TASK LIST:
(a) In the passage on visual arts under colonial rule, in what year did Thomas Daniell and William Daniell come to India?
(b) In the passage on visual arts under colonial rule, swap "traders" for "merchants" and rewrite the part from "New Forms of" up to and including "perceptions of India.".
(c) Extend the passage on visual arts under colonial rule from the point where it stops.

GIVEN PASSAGE:
****

CLASS- VIII OUR
PASTS -III
10. THE CHANGING WORLD OF VISUAL ARTS
·
When you look at a
work of art – a painting, sculpture, etc. – it may not be obvious that like
most other things, art too is influenced by the world around it. You may not
realise that what you see also shapes your own ideas.
·
In this chapter we
will be looking at the changes in the world of visual arts during the colonial
period, and how these changes are linked to the wider history of colonialism
and nationalism.
·
Colonial rule
introduced several new art forms, styles, materials and techniques which were creatively
adapted by Indian artists for local patrons and markets, in both elite and
popular circles.
·
You will find that
many of the visual forms that you take for granted today – say, a grand public
building with domes, columns and arches; a scenic landscape, the realistic
human image in a portrait, or in popular icons of gods and goddesses; a
mechanically printed and mass-produced picture – had their origins in the
period we will discuss in this chapter.
New Forms of Imperial Art
·
From the eighteenth
century a stream of European artists came to India along with the British
traders and rulers. The artists brought with them new styles and new
conventions of painting. They began producing pictures which became widely
popular in Europe and helped shape Western perceptions of India.
·
European artists
brought with them the idea of realism. This was a belief that artists had to
observe carefully and depict faithfully what the eye saw. What the artist
produced was expected to look real and lifelike.
·
European artists
also brought with them the technique of oil painting – a technique with which
Indian artists were not very familiar. Oil painting enabled artists to produce
images that looked real.
Looking for the picturesque
·
One popular
imperial tradition was that of picturesque landscape painting. Picturesque is a
style of painting depicted India as a quaint land, to be explored by travelling
British artists; its landscape was rugged and wild, seemingly untamed by human
hands.
·
Thomas Daniell and
his nephew William Daniell were the most famous of the artists who painted
within this tradition. They came to India in 1785 and stayed for seven years,
journeying from Calcutta to northern and southern India. They produced some of
the most evocative picturesque landscapes of Britain’s newly conquered
territories in India.

****

DATASET EXTRACT:
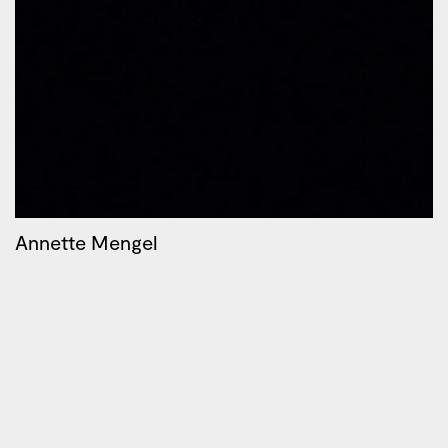
Annette Mengel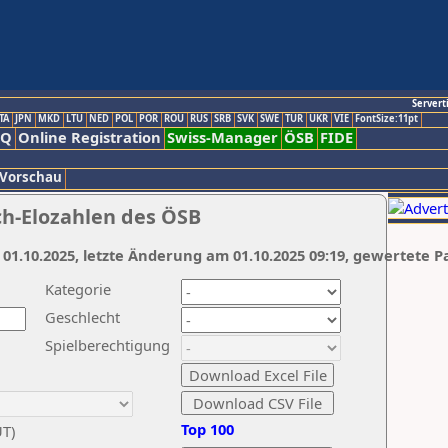
Servert
TA
JPN
MKD
LTU
NED
POL
POR
ROU
RUS
SRB
SVK
SWE
TUR
UKR
VIE
FontSize:11pt
AQ
Online Registration
Swiss-Manager
ÖSB
FIDE
 Vorschau
ch-Elozahlen des ÖSB
 01.10.2025, letzte Änderung am 01.10.2025 09:19, gewertete P
Kategorie
Geschlecht
Spielberechtigung
Top 100
UT)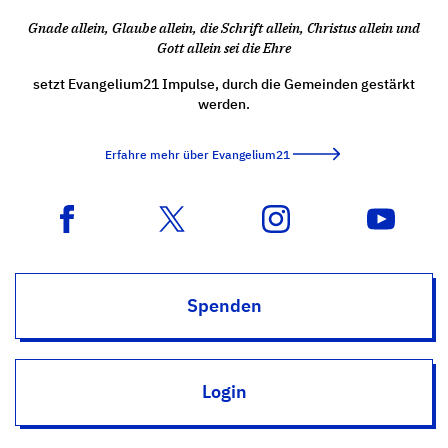
Gnade allein, Glaube allein, die Schrift allein, Christus allein und
Gott allein sei die Ehre
setzt Evangelium21 Impulse, durch die Gemeinden gestärkt
werden.
Erfahre mehr über Evangelium21
Spenden
Login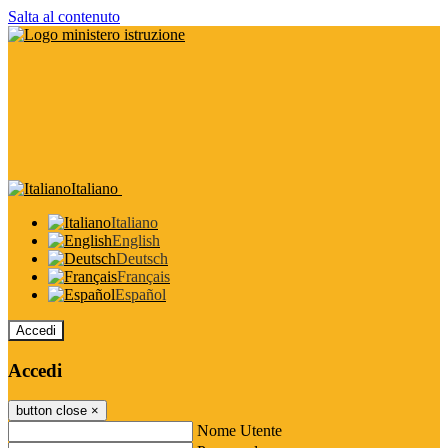
Salta al contenuto
Italiano
Italiano
English
Deutsch
Français
Español
Accedi
Accedi
button close
×
Nome Utente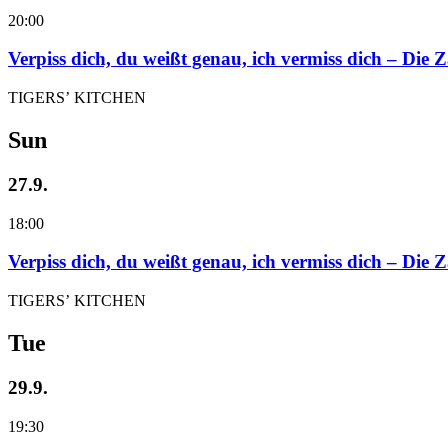
20:00
Verpiss dich, du weißt genau, ich vermiss dich – Die
TIGERS’ KITCHEN
Sun
27.9.
18:00
Verpiss dich, du weißt genau, ich vermiss dich – Die
TIGERS’ KITCHEN
Tue
29.9.
19:30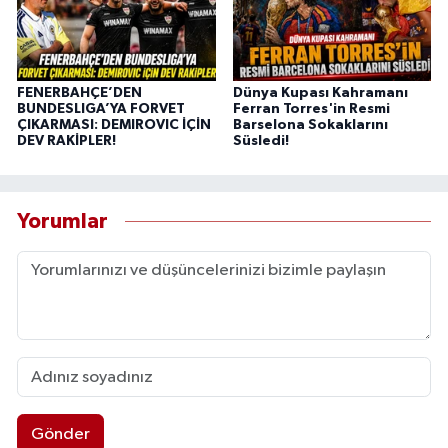
FENERBAHÇE’DEN
Dünya Kupası Kahramanı
BUNDESLIGA’YA FORVET
Ferran Torres'in Resmi
ÇIKARMASI: DEMIROVIC İÇİN
Barselona Sokaklarını
DEV RAKİPLER!
Süsledi!
Yorumlar
Gönder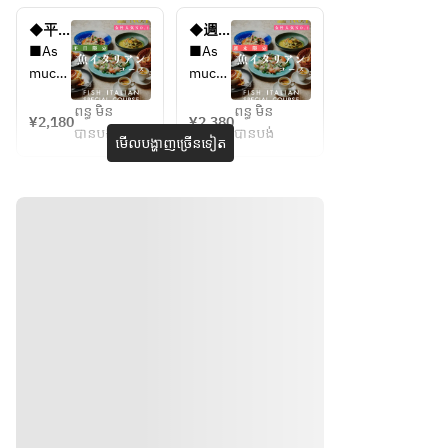
ス / 4
ス / 4
focacc
focacc
皿5品
皿5品
◆平
◆週
ia 
ia 
で選べ
で選べ
日ラン
末ラン
■As 
■As 
(ungla
(ungla
るメイ
るメイ
チ限定
チ限定
much 
much 
zed 
zed 
ン / ◆
ン / ◆
◆ロ
◆ロ
home
home
生牡
生牡
pizza) 
pizza) 
ビンイ
ビンイ
ពន្ធ មិន
ពន្ធ មិន
made 
made 
¥2,180
¥2,380
蠣、焼
蠣、焼
タリア
タリア
as 
as 
បានបង់
បានបង់
stone 
stone 
មើលបង្ហាញច្រើនទៀត
き牡蠣
き牡蠣
ンラン
ンラン
you 
you 
oven 
oven 
をお得
をお得
チコー
チコー
like 
like 
focacc
focacc
に楽し
に楽し
ス / 4
ス/ 4
■Carp
■Carp
ia 
ia 
む。
む。
皿6品
皿6品
accio 
accio 
(ungla
(ungla
で選べ
で選べ
to 
to 
zed 
zed 
るメイ
るメイ
compa
compa
ン / ◆
ン / ◆
pizza) 
pizza) 
re 3 
re 3 
鮮魚の
鮮魚の
as 
as 
types 
types 
カルパ
カルパ
you 
you 
of 
of 
ッチ
ッチ
like 
like 
ョ、選
ョ、選
fresh 
fresh 
■Carp
■Carp
べる人
べる人
fish 
fish 
accio 
accio 
気パス
気パス
■A 
■A 
to 
to 
タま
タま
platter
platter
compa
compa
で、、
で、、
 to 
 to 
re 3 
re 3 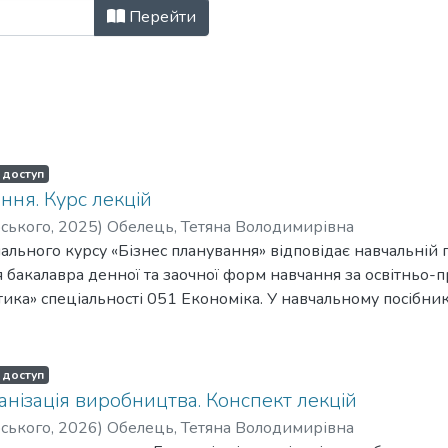
дичні матеріали (ЕК) за Ключові 
Перейти
 доступ
ння. Курс лекцій
рського
,
2025
)
Обелець, Тетяна Володимирівна
чального курсу «Бізнес планування» відповідає навчальній
я бакалавра денної та заочної форм навчання за освітнь
тика» спеціальності 051 Економіка. У навчальному посібн
, загальновизнані підходи до тлумачення і розуміння сутн
орій та конспект лекцій. Навчальний посібник містить пит
аної літератури.
 доступ
ганізація виробництва. Конспект лекцій
рського
,
2026
)
Обелець, Тетяна Володимирівна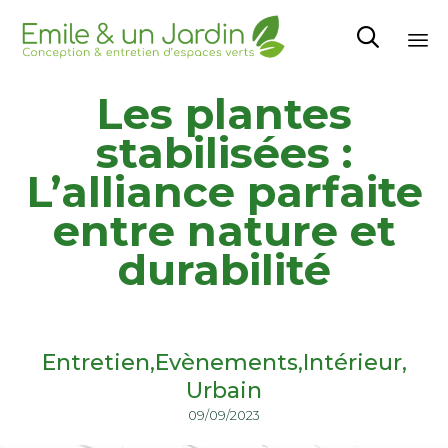

Sk
Les plantes
to
co
stabilisées :
L’alliance parfaite
entre nature et
durabilité
Entretien
Evènements
Intérieur
Urbain
09/09/2023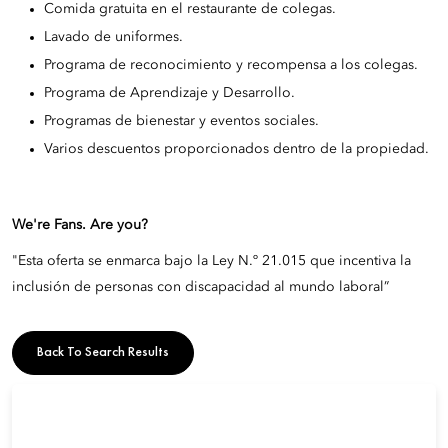
Comida gratuita en el restaurante de colegas.
Lavado de uniformes.
Programa de reconocimiento y recompensa a los colegas.
Programa de Aprendizaje y Desarrollo.
Programas de bienestar y eventos sociales.
Varios descuentos proporcionados dentro de la propiedad.
We're Fans. Are you?
"Esta oferta se enmarca bajo la Ley N.º 21.015 que incentiva la
inclusión de personas con discapacidad al mundo laboral”
Back To Search Results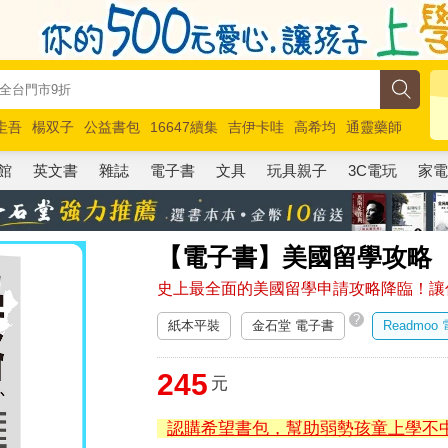
圭吾
楊双子
公益書包
16647續集
吉伊卡哇
高希均
通靈藥師
路邊攤新作
馬斯克
玩具總動員5
超慢跑
館
英文書
雜誌
電子書
文具
玩具親子
3C電玩
家
【電子書】美國留學攻略
史上最全面的美國留學申請攻略降臨！讓
?
紙本平裝
金石堂 電子書
Readmoo
245
元
認購希望書包，幫助弱勢孩童上學不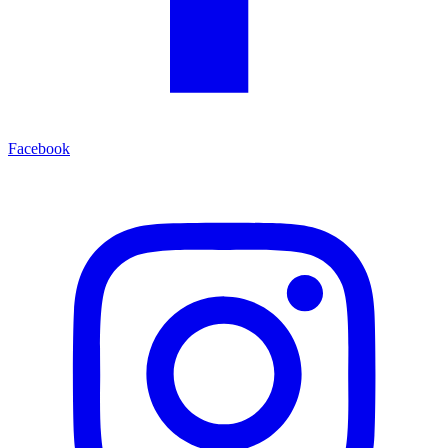
Facebook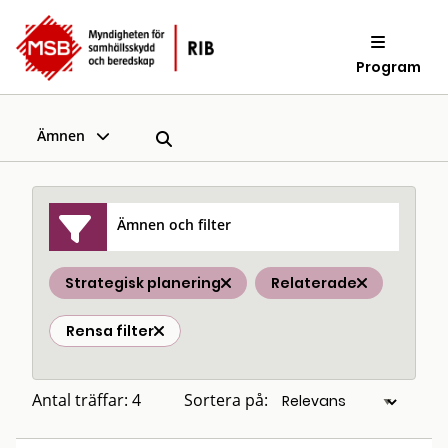
Program
Ämnen
Ämnen och filter
Strategisk planering
Relaterade
Rensa filter
Antal träffar: 4
Sortera på: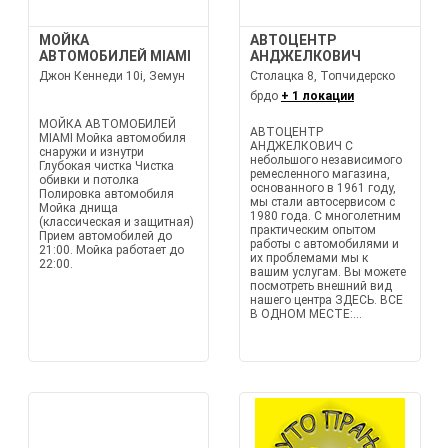
МОЙКА
АВТОЦЕНТР
АВТОМОБИЛЕЙ MIAMI
АНДЖЕЛКОВИЧ
Джон Кеннеди 10i, Земун
Столацка 8, Топчидерско
брдо
+ 1 локации
МОЙКА АВТОМОБИЛЕЙ
АВТОЦЕНТР
MIAMI Мойка автомобиля
АНДЖЕЛКОВИЧ С
снаружи и изнутри
небольшого независимого
Глубокая чистка Чистка
ремесленного магазина,
обивки и потолка
основанного в 1961 году,
Полировка автомобиля
мы стали автосервисом с
Мойка днища
1980 года. С многолетним
(классическая и защитная)
практическим опытом
Прием автомобилей до
работы с автомобилями и
21:00. Мойка работает до
их проблемами мы к
22:00.
вашим услугам. Вы можете
посмотреть внешний вид
нашего центра ЗДЕСЬ. ВСЕ
В ОДНОМ МЕСТЕ:...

****

ANSWERS BELOW:
(a) 1785

(b)
New Forms of Imperial Art
·
From the eighteenth
century a stream of European artists came to India along with the British
merchants and rulers. The artists brought with them new styles and new
conventions of painting. They began producing pictures which became widely
popular in Europe and helped shape Western perceptions of India.

(c)
·
Their large oil
paintings on canvas were regularly exhibited to select audiences in Britain,
and their albums of engravings were eagerly bought up by a British public keen to
know about Britain’s empire.
·
This image of
British rule bringing modern civilisation to India is powerfully emphasised in
the numerous pictures of late-eighteenth-century Calcutta drawn by the
Daniells.
Engraving
– A picture printed onto paper from a piece of wood or metal into which the
design or drawing has been cut
Portraits of authority
·
Another tradition
of art that became immensely popular in colonial India was portrait painting.
·
The rich and the
powerful, both British and Indian, wanted to see themselves on canvas. Unlike
the existing Indian tradition of painting portraits in miniature, colonial
portraits were life-size images that looked lifelike and real.
·
The size of the
paintings itself projected the importance of the patrons who commissioned these
portraits. This new style of portraiture also served as an ideal means of
displaying the lavish lifestyles, wealth and status that the empire generated.
Portrait – A picture of a person in which the face and its
expression is prominent
Portraiture
– The art of making portraits
·
As portrait
painting became popular, many European portrait painters came to India in
search of profitable commissions.
·
One of the most
famous of the visiting European painters was Johann Zoffany. He was born in
Germany, migrated to England and came to India in the mid-1780s for five years.
Indians are never at the centre of such paintings; they usually occupy a
shadowy background.
Commission
– To formally choose someone to do a special piece of work usually against
payment
·
Many of the Indian
nawabs too began commissioning imposing oil portraits by European painters. You
have seen how the British posted Residents in Indian courts and began
controlling the affairs of the state, undermining the power of the king.
·
Some of these
nawabs reacted against this interference; others accepted the political and
cultural superiority of the British.
·
They hoped to
socialise with the British, and adopt their styles and tastes. Muhammad Ali
Khan was one such nawab.
·
After a war with
the British in the 1770s he became a dependant pensioner of the East India
Company. But he nonetheless commissioned two visiting European artists, Tilly
Kettle and George Willison, to paint his portraits, and gifted these paintings
to the King of England and the Directors of the East India Company.
·
The nawab had lost
political power, but the portraits allowed him to look at himself as a royal
figure.
Painting history
·
There was a third
category of imperial art, called “history painting”. This tradition sought to
dramatise and recreate various episodes of British imperial history, and
enjoyed great prestige and popularity during the late eighteenth and early
nineteenth centuries.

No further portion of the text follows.